Six Million – Real or a Statistic?
As the Second World War was coming to an end and the atrocities of the annihilation of the Jews of Europe and North Africa were discovered, the world began to talk about the six million Jewish victims. This number is based on census reports of Jewish population from before and after World War II, as well as a figure the Nazis themselves estimated they had killed during the Holocaust. The number six million was further solidified during the Nuremberg trial based on documentation presented during these proceedings.
One of Yad Vashem's greatest challenge to the number six million and the Central Database of Shoah Victims' names is that often there is no one left to remember. "Entire communities and families have been erased – as if they never existed," explains Dr. Avram. For example, it is said that there were less than 100 survivors of Treblinka, one of the most infamous Operation Reinhard Extermination Camps. The names of Jews deported to Treblinka are often presumed murdered and counted in this number. "After all the Nazis did not write death certificates."
It has also happened – though it is very rare indeed – that survivors find their own names on the Names Database, and have reported to Yad Vashem that they survived the Shoah. In these instances, Yad Vashem has removed their names from the database. A little more common, albeit still rare, are instances involving children. Perhaps one of the most at-risk segments of Jews were the children and elderly. In the eyes of the Germans, they served little to no purpose. During the Holocaust some 1.5 million Jewish children were murdered. "However, there were children who were hidden throughout the war, under a false identity, and subsequently remained Catholic after the war, because there was no one left to come and get them," Avrams says. In some cases, a relative or community member who knew that a particular Jewish couple once had children listed those children on Pages of Testimony. It happened that some of those children manifested themselves later on and their names were removed as well. The scholars and archivists working at Yad Vashem try to ensure that the information storied in these entries are as accurate and verified as possible.
Clusters – A Technological Expansion
As the world entered into quarantine due to the Coronavirus health crisis, Yad Vashem launched a new project to upgrade the Names Database, making the search process easier and more accurate. Records contained in the Central Database of Shoah Victims Names are gathered from various sources found in Yad Vashem's Archives, which houses over 200 million pages of documents. "In many cases, we have a number of documents relating to the same person," explains Dr. Avram. "We have now developed the technology to identify records of like individuals and combine them into one 'Personal File.'
"Now we have opened to the public the option of identifying multiple entries, this will allow us to streamline the process of creating these virtual personal files," says Dr. Avram. " So far, we have created hundreds of thousands of this kind of files, in order to provide a more complete identity of these victims and their individual lives. We are finally giving them back not only their names, but also their identities and sometimes even their faces."

# [DATA EXTRACTS]
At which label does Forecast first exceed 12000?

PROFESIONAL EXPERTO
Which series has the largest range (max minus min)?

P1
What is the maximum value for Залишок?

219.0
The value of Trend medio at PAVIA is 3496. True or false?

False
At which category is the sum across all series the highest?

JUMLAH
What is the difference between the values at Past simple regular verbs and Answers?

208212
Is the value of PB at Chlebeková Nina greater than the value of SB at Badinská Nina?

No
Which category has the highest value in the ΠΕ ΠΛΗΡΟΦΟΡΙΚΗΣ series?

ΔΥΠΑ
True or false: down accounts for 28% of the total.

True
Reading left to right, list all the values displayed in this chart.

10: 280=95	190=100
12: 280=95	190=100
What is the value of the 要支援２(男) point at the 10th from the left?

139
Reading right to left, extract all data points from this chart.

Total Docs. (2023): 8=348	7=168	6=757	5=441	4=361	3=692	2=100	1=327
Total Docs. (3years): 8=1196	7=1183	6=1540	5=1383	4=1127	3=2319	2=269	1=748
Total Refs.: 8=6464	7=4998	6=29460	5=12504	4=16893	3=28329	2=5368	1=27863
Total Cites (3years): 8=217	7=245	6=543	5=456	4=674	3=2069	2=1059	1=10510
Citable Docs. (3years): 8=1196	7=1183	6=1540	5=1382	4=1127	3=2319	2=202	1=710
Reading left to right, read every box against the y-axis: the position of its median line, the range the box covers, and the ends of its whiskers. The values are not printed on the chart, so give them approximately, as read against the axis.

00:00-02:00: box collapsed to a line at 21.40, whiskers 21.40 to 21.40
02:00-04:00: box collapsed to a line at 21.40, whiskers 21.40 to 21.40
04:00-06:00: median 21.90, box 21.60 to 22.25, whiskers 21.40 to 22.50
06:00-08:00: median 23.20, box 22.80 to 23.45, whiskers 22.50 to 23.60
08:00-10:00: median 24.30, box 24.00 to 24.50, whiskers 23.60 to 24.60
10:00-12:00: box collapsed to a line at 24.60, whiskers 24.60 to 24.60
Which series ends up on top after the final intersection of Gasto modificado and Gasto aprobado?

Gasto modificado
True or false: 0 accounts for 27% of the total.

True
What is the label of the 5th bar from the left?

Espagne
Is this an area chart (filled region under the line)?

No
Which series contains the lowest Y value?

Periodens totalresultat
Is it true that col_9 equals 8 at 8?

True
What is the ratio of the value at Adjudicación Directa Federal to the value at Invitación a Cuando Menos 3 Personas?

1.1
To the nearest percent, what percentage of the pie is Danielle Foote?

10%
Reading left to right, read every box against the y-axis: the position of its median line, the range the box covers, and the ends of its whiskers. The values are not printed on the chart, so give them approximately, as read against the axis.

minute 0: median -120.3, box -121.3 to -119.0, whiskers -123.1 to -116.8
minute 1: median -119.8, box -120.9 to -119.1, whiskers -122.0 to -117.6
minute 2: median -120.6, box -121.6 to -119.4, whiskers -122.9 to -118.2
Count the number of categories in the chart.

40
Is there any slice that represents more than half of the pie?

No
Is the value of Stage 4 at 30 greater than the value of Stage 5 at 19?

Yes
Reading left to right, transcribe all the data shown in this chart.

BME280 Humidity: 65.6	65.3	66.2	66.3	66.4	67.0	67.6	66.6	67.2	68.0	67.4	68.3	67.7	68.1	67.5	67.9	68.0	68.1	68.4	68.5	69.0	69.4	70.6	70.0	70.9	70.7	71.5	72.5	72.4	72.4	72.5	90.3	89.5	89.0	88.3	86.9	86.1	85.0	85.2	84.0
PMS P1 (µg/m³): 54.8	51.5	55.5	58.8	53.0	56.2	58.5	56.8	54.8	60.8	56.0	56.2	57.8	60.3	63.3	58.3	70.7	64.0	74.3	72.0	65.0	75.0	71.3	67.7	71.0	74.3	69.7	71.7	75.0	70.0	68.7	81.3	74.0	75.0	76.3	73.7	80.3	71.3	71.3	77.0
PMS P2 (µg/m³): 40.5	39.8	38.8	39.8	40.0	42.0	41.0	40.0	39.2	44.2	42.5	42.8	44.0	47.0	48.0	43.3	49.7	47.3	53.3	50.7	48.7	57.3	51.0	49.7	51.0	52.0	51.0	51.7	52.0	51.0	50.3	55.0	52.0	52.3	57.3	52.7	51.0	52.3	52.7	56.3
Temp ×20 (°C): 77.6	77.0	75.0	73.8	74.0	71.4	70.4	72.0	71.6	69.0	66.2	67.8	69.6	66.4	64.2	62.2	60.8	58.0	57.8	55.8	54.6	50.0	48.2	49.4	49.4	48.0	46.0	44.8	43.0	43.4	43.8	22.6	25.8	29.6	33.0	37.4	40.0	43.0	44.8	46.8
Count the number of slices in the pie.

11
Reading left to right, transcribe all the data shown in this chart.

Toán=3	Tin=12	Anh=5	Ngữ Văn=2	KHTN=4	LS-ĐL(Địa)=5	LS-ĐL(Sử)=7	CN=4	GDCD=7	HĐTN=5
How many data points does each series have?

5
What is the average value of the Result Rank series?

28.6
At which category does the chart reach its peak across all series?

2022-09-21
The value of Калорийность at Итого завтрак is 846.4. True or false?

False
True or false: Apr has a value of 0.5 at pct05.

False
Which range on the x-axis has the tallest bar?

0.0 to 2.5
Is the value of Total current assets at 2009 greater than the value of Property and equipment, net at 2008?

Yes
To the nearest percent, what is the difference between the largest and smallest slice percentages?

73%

# [QUESTIONS TO ANSWER]
**A)** In the text on the six million victims, rewrite the stretch from "Six Million –" through "during these proceedings.", putting "population records" in place of "census reports".
**B)** Answer these questions from the text on the six million victims:
(i) How many survivors of Treblinka is it said there were?
(ii) About how many Jewish children were murdered during the Holocaust?
(iii) How many pages of documents are housed in Yad Vashem's Archives?
**C)** According to the text on the six million victims, why were some children's names removed from the Names Database?

# [OUTPUTS BY TASK]
**A)**
Six Million – Real or a Statistic?
As the Second World War was coming to an end and the atrocities of the annihilation of the Jews of Europe and North Africa were discovered, the world began to talk about the six million Jewish victims. This number is based on population records of Jewish population from before and after World War II, as well as a figure the Nazis themselves estimated they had killed during the Holocaust. The number six million was further solidified during the Nuremberg trial based on documentation presented during these proceedings.

**B)**
(i) Fewer than 100.
(ii) Some 1.5 million.
(iii) Over 200 million.

**C)** Some Jewish children were hidden under a false identity during the war and stayed Catholic afterward because no one was left to come for them. Relatives or community members who knew of them listed them on Pages of Testimony. When some of these children later came forward, their names were removed.